(EXERCISE) Filter the entries, keeping every line with the string "records".
━━━━━ SOURCE DATA ━━━━━
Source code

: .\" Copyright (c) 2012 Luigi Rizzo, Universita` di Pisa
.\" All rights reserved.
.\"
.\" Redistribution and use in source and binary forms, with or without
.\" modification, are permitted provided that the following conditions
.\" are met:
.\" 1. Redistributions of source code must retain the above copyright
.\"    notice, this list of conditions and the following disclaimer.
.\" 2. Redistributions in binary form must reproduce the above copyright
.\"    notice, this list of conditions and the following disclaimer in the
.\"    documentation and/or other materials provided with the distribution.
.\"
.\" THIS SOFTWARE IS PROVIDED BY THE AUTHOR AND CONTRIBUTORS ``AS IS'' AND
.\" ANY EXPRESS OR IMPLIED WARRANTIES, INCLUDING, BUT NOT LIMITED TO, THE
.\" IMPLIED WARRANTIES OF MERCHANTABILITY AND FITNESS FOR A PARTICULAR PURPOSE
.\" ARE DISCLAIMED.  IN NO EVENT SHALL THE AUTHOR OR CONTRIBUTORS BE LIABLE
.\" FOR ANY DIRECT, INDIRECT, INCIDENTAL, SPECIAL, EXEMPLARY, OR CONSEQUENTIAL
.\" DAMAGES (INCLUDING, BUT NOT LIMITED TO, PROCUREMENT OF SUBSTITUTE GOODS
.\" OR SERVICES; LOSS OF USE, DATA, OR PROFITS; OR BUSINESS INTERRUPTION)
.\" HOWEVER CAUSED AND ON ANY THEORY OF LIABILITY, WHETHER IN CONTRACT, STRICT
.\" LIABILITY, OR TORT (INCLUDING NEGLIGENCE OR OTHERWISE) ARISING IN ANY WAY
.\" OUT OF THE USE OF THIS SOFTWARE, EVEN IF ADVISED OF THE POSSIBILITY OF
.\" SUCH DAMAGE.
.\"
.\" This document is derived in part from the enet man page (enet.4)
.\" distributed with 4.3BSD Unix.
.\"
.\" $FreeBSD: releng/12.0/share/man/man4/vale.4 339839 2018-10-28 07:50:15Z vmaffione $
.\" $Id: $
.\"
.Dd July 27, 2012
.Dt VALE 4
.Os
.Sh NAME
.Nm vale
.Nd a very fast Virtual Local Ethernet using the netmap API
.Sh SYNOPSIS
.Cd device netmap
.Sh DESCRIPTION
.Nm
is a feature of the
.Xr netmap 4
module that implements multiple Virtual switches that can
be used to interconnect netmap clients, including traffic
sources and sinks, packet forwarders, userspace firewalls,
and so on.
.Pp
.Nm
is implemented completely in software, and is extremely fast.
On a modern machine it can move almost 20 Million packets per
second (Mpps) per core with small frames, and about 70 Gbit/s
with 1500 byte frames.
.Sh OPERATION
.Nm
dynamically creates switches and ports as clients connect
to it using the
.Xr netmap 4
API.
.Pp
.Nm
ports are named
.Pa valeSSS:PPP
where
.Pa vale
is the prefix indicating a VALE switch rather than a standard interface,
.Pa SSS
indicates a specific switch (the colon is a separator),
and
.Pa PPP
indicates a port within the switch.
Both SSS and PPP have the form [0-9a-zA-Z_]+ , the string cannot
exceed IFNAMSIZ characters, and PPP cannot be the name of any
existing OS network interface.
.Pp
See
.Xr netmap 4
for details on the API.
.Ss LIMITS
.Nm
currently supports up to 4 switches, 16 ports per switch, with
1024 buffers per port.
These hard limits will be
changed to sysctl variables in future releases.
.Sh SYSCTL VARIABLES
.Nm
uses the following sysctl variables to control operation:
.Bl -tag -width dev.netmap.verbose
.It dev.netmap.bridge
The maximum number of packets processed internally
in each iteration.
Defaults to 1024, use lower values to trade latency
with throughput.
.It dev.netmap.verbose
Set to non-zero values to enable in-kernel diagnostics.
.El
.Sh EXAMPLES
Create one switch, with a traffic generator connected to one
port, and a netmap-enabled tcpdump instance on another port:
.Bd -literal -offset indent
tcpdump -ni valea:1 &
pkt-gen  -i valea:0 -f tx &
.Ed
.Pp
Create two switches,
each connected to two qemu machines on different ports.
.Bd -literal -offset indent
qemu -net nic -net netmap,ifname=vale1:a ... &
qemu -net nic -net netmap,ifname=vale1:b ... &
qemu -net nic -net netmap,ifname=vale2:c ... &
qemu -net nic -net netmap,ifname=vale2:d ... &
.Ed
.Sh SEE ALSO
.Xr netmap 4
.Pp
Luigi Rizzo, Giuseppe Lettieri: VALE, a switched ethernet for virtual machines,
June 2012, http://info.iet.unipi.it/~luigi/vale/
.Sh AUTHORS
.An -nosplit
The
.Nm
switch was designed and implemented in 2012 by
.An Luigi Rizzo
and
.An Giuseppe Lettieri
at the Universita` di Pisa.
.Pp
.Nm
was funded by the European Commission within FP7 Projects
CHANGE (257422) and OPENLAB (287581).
━━━━━
━━━━━ SOURCE DATA ━━━━━
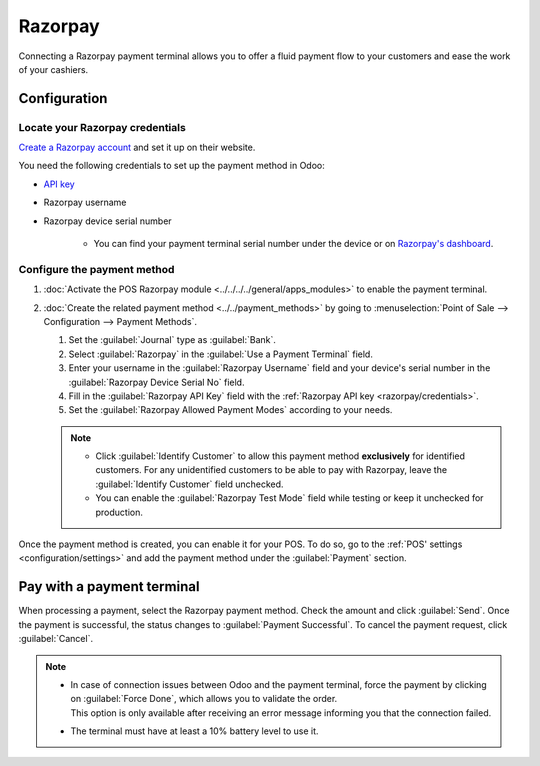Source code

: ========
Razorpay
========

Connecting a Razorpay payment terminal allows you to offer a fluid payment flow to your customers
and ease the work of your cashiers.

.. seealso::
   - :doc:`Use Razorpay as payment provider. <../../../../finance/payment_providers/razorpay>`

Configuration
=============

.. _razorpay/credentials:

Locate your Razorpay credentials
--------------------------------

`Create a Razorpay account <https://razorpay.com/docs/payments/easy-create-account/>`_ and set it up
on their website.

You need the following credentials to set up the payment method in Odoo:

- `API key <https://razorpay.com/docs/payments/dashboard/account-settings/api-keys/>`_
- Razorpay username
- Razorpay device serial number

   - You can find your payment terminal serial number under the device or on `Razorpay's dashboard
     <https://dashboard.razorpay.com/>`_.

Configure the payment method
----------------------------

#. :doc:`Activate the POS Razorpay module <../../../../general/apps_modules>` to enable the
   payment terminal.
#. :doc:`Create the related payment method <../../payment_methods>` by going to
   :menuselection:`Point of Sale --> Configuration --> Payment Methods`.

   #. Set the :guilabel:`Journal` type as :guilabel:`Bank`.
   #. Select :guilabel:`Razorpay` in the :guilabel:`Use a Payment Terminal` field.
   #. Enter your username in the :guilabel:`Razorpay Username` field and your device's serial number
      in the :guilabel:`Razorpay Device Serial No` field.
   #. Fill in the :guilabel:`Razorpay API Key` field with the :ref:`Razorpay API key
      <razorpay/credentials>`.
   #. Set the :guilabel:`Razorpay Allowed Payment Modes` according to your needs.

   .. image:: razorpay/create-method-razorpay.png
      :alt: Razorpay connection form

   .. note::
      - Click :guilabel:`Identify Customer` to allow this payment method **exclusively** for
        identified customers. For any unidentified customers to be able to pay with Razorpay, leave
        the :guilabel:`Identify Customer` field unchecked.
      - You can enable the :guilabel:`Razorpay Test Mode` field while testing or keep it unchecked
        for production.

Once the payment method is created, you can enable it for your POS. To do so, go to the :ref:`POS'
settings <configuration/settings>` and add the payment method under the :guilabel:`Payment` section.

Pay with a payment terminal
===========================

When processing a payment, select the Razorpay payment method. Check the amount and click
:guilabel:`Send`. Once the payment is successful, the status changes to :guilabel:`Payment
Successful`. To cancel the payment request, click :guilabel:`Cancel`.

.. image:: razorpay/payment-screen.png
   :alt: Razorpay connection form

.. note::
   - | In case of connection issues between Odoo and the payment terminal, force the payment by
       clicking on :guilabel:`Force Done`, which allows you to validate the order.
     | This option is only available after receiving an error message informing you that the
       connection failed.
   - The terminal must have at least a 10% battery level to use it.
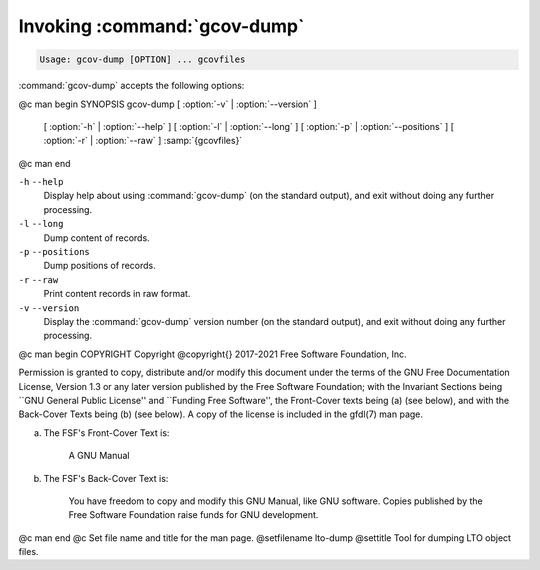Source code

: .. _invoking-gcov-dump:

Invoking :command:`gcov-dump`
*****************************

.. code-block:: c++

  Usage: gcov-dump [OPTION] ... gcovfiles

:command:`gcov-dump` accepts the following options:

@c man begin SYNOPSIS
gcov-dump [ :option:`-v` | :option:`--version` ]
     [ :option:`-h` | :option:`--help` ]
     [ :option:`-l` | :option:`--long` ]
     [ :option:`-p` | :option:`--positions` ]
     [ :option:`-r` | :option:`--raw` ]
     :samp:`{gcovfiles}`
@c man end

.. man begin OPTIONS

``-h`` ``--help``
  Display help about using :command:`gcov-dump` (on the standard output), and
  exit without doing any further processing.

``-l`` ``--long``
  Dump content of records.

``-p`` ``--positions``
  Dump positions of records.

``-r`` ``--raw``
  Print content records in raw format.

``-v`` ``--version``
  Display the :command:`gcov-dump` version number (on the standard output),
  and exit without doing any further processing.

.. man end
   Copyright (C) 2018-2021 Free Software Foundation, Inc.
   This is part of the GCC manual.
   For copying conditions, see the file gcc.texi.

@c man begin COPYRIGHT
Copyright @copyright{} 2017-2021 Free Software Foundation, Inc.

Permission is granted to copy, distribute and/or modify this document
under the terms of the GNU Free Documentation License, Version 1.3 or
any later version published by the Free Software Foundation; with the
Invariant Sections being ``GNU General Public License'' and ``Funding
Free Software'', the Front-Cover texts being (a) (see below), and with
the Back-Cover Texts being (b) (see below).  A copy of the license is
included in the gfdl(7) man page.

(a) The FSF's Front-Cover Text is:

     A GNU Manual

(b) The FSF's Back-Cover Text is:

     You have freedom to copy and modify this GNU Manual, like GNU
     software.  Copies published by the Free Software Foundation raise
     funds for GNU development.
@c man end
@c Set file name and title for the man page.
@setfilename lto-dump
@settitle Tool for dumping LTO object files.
━━━━━
━━━━━ SOURCE DATA ━━━━━
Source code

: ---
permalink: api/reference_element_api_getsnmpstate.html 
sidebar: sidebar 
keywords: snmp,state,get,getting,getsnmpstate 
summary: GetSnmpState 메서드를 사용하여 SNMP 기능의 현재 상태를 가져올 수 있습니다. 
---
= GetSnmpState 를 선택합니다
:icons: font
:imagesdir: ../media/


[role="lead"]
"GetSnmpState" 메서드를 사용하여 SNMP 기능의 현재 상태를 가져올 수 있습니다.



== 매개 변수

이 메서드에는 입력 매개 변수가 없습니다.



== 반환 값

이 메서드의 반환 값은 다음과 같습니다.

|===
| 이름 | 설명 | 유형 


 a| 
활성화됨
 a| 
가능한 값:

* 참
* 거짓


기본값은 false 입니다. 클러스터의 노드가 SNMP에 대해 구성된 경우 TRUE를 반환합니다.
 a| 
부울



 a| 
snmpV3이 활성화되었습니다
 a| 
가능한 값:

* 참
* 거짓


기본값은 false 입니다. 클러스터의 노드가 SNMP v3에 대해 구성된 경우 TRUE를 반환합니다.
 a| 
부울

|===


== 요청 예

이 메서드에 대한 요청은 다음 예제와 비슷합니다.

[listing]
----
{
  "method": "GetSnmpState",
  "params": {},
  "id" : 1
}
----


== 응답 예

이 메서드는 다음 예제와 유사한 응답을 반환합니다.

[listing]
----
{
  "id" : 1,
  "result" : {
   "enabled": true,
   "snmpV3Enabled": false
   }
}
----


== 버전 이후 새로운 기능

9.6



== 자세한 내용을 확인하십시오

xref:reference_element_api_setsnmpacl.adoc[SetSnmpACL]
━━━━━
(RESPONSE FOR THIS EXERCISE)
  Dump content of records.
  Dump positions of records.
  Print content records in raw format.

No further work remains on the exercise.